* _Task requirements_:
A – Transcribe the interview excerpt word for word, starting with "While this was" and going on through "another two months.".
B – Continue the interview excerpt from its final sentence onward.

* _Text section_:
════════

Guelph was a good stepping stone from the small town life, but Toronto was still hard to catch up to at first and every tall building I walked by I’d crane my neck way back to see to the top and get nervous on the subway and get overwhelmed by the speed of everything. I’m completely comfortable with it all now. Love it, in fact. I don’t talk about the farm much but people seem genuinely interested if they find out that I grew up on one. I think it’s because I tell them with a bit more pride in my voice instead of…well, shame. But there are still those that react with a look of incredulity and reply with something like, “YOU grew on a farm?” And when I visit Leamington, I feel like I almost don’t fit in there cause I’m so much a city boy now, which I find pretty ironic.

MM: What was the most insane thing that ever happened at a past job?

JH: Where to begin? I guess if I had to answer the MOST insane thing, it would be hearing the words “I’m going to bring back a gun and shoot you all!” while I was working at a thrift store on Queen West in Parkdale. A woman had tried to steal a pair of shoes from our store by hiding them in her purse and the assistant manager stopped her as she was leaving to ask if she could see inside her bag. The woman immediately got all defensive so it was obvious she’d taken something. The assistant manager wouldn’t relent and they ended up getting in a tugging match over the purse. The woman then used her teeth in defence and started to bite employees; the assistant manager on the arm, and another co-worker (toothless Eddie was his nickname) on the leg, drawing blood.

While this was happening, I was being yelled at to call 911, which I had never done before. I called and shakily described what was happening in front of me and the next question was the address of our store, which I didn’t know. I actually fumbled around the drawers around the cash register looking for a business card with an address on it and thought how ridiculous all of this was and that when it was over, I was quitting. The woman got away after enough bites and the police got involved and we were all questioned separately and the store was put under lockdown. I quit that day, only to be offered a dollar raise if I stayed. I lasted another two months.

════════

[Images with pose keypoints]
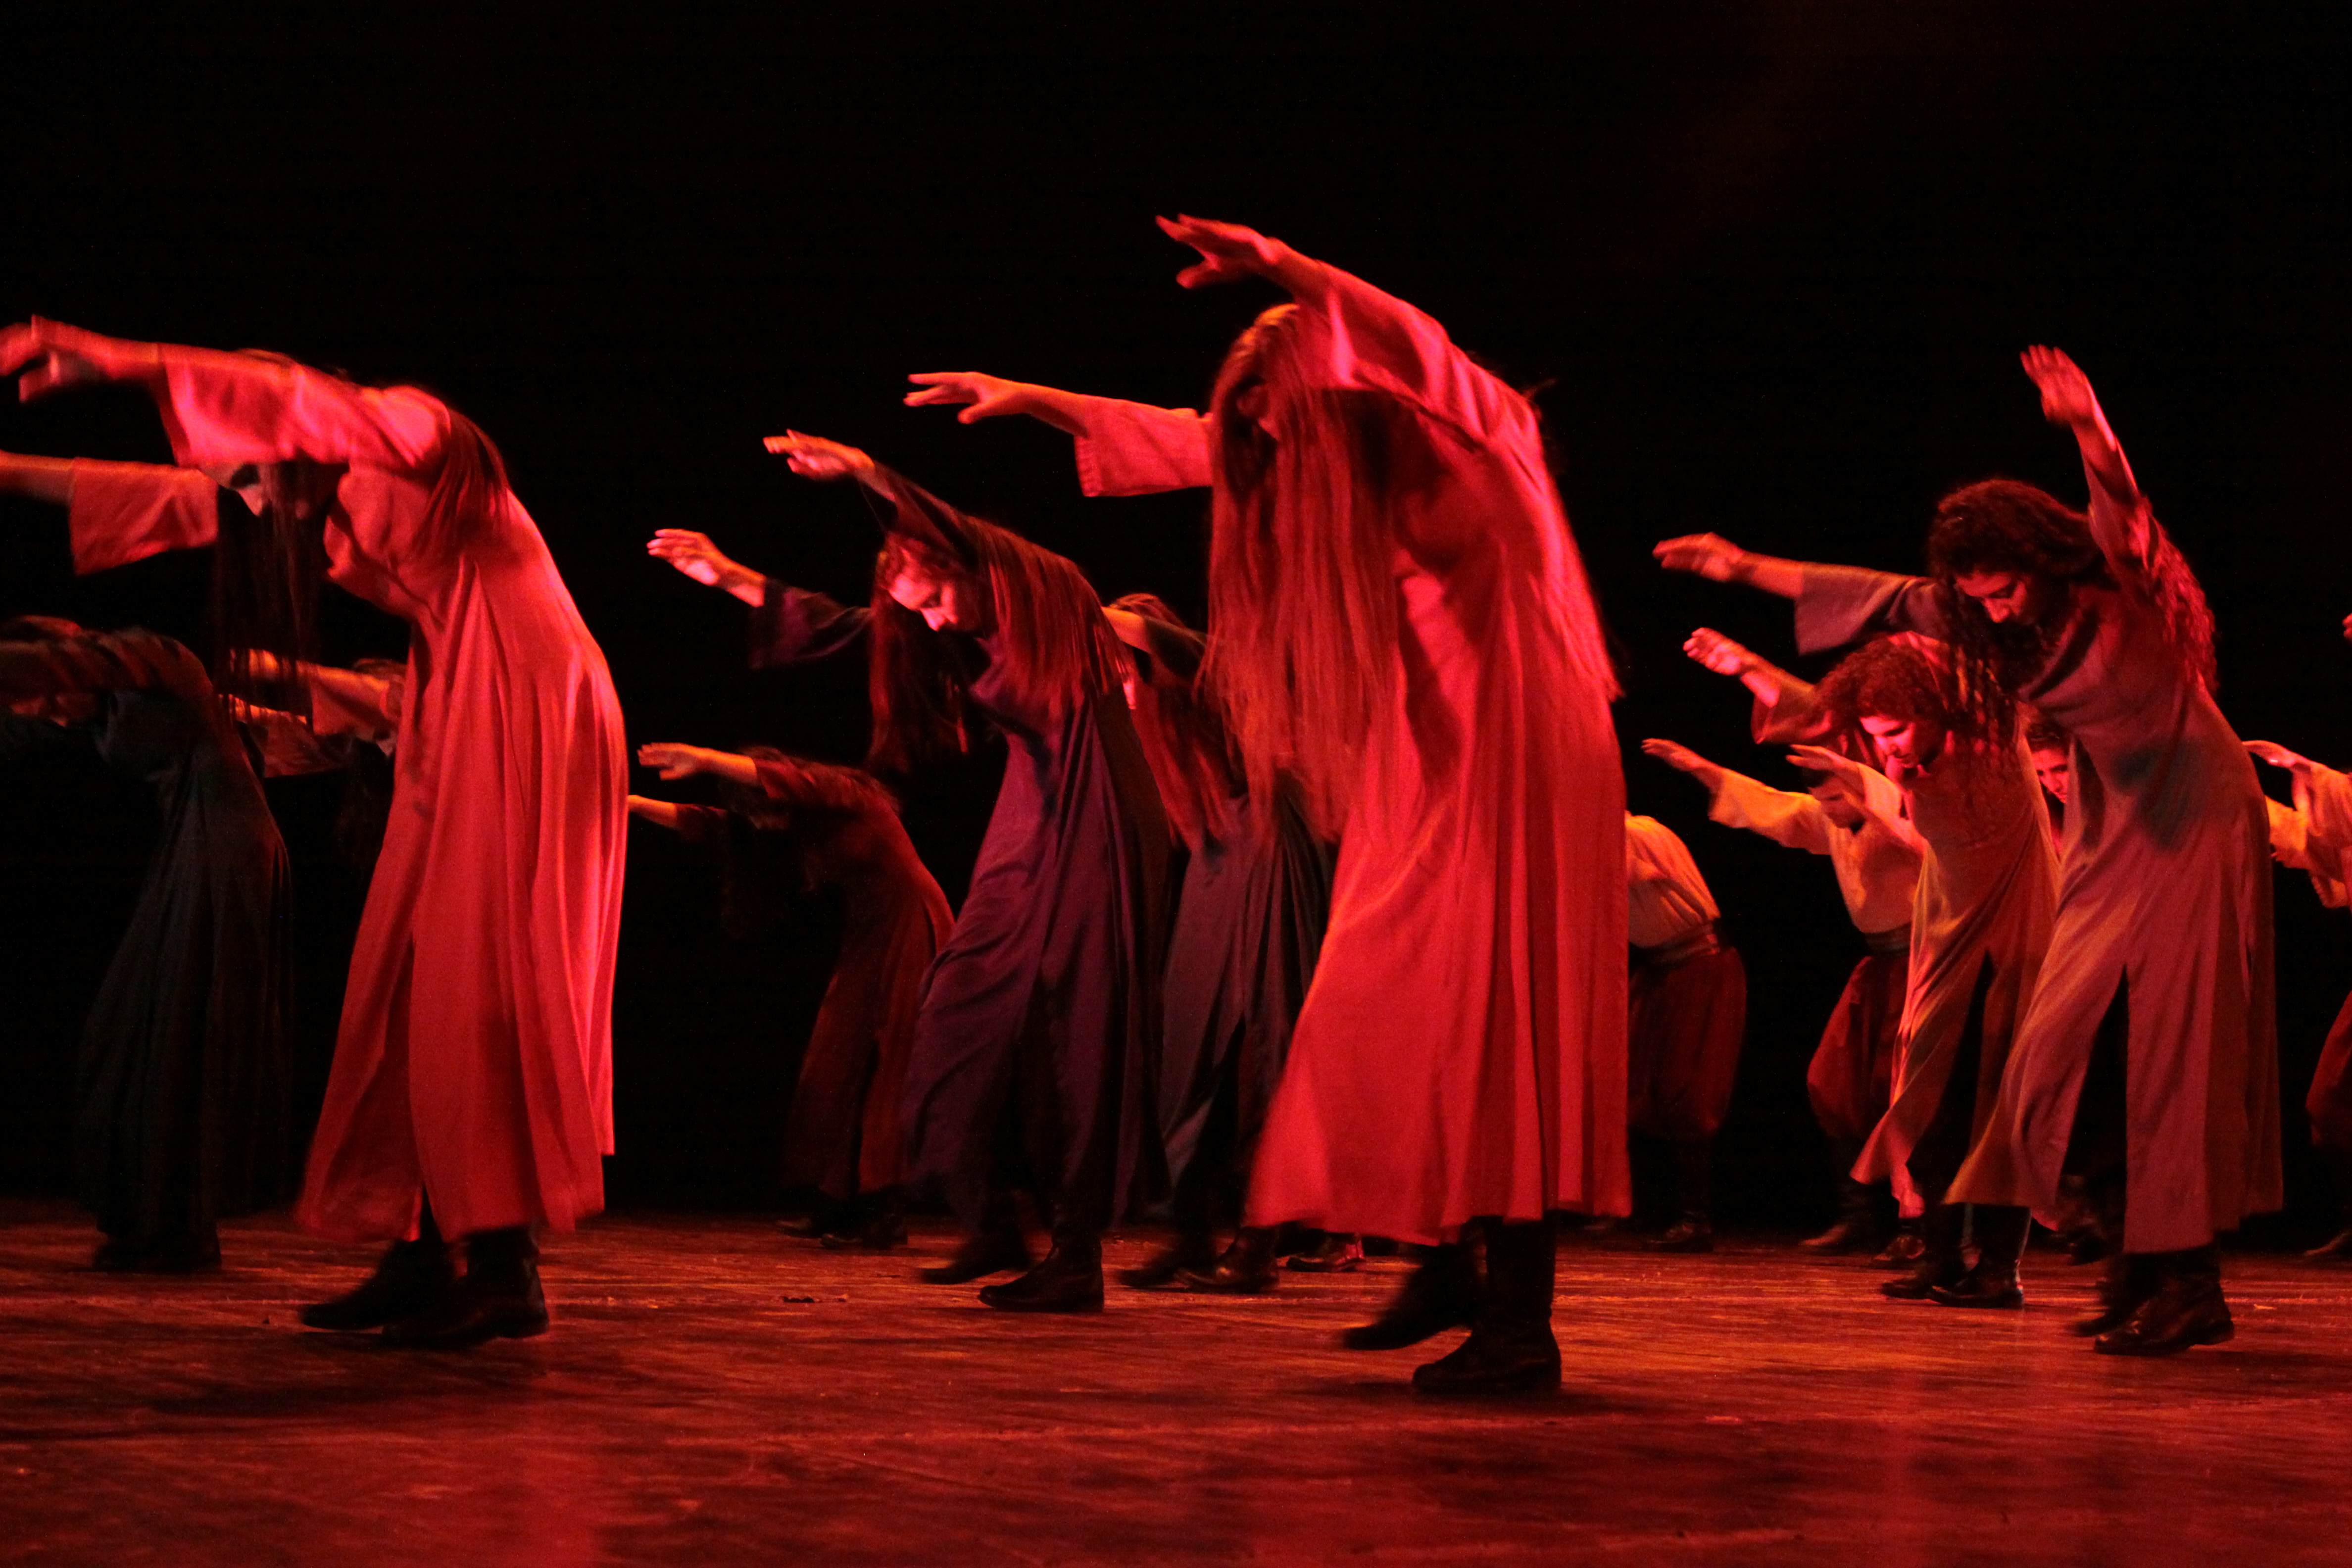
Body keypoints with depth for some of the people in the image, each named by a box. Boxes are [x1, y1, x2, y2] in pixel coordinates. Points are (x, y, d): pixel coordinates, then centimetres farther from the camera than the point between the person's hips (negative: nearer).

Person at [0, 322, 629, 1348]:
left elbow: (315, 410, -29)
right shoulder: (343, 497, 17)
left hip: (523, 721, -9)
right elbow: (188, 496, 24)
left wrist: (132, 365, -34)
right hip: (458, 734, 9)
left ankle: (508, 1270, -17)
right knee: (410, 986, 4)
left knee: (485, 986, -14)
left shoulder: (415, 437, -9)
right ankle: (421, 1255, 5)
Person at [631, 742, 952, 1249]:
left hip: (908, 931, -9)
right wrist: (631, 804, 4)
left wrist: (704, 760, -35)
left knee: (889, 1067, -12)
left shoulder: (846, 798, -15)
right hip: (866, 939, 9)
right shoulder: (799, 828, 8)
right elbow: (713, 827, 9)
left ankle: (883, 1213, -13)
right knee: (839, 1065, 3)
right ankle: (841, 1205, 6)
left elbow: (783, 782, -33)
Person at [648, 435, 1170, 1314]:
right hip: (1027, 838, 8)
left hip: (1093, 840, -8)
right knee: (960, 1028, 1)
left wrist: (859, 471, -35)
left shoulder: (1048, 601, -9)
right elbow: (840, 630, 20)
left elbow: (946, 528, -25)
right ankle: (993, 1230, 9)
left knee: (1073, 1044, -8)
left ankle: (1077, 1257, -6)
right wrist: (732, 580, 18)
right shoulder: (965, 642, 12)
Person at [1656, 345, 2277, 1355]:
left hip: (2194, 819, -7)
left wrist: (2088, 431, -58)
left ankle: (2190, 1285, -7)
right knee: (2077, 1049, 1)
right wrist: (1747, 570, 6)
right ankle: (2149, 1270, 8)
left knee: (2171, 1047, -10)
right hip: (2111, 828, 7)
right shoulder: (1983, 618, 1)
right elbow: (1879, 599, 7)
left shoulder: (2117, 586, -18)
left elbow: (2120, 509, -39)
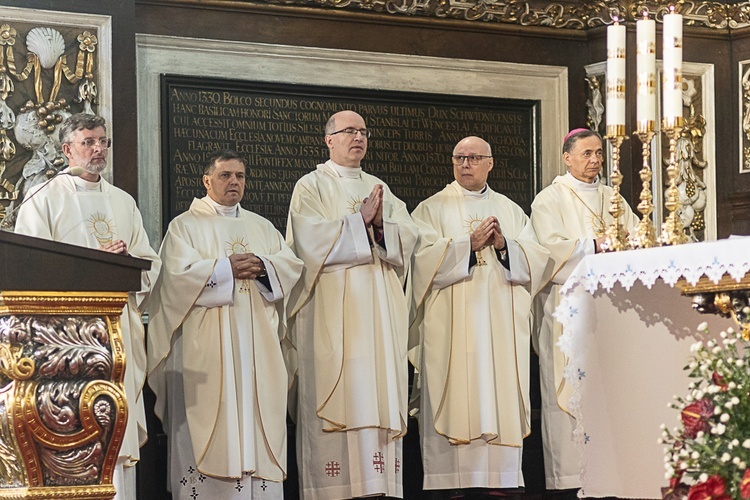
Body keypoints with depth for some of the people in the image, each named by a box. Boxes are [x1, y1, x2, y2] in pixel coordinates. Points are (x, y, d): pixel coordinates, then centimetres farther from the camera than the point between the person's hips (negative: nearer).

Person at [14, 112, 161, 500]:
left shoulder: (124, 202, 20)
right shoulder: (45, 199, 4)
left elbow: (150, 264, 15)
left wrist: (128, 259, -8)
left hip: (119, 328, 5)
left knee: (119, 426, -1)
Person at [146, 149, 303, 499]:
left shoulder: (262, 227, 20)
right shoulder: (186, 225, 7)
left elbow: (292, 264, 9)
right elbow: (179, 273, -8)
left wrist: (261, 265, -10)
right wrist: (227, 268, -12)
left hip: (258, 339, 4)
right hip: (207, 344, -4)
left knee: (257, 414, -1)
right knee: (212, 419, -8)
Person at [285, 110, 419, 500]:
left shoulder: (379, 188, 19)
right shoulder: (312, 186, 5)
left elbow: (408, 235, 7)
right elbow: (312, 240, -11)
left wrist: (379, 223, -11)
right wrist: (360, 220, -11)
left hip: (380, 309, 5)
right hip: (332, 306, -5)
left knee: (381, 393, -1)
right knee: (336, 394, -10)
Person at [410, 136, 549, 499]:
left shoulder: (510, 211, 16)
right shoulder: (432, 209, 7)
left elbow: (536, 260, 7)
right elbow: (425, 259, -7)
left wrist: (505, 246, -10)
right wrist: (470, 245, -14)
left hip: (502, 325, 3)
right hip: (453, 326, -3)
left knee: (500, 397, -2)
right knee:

════════

* _Per-task answers_:
A –
While this was happening, I was being yelled at to call 911, which I had never done before. I called and shakily described what was happening in front of me and the next question was the address of our store, which I didn’t know. I actually fumbled around the drawers around the cash register looking for a business card with an address on it and thought how ridiculous all of this was and that when it was over, I was quitting. The woman got away after enough bites and the police got involved and we were all questioned separately and the store was put under lockdown. I quit that day, only to be offered a dollar raise if I stayed. I lasted another two months.

B –
MM: Describe your current job.

JH: That’s a tough one because I’m all over the place. I just finished up an internship with the Canadian Community Economic Development Network, which works to strengthen Canadian communities by providing improved economic opportunities and enhancing environmental and social conditions. I also just finished a short-term contract helping write a funding report to be sent to Citizenship and Immigration Canada and I’m starting another one day a week contract with the Ontario Social Economy Roundtable doing anything from taking minutes in meetings to editing policy reports. Also starting this week I’ll be assisting with species-at-risk research in Six Nations territory for 3-4 days a week doing point counts and finding nests for at-risk birds in the region. I’m really excited for that contract to start.

MM: How and why did you get into bird watching?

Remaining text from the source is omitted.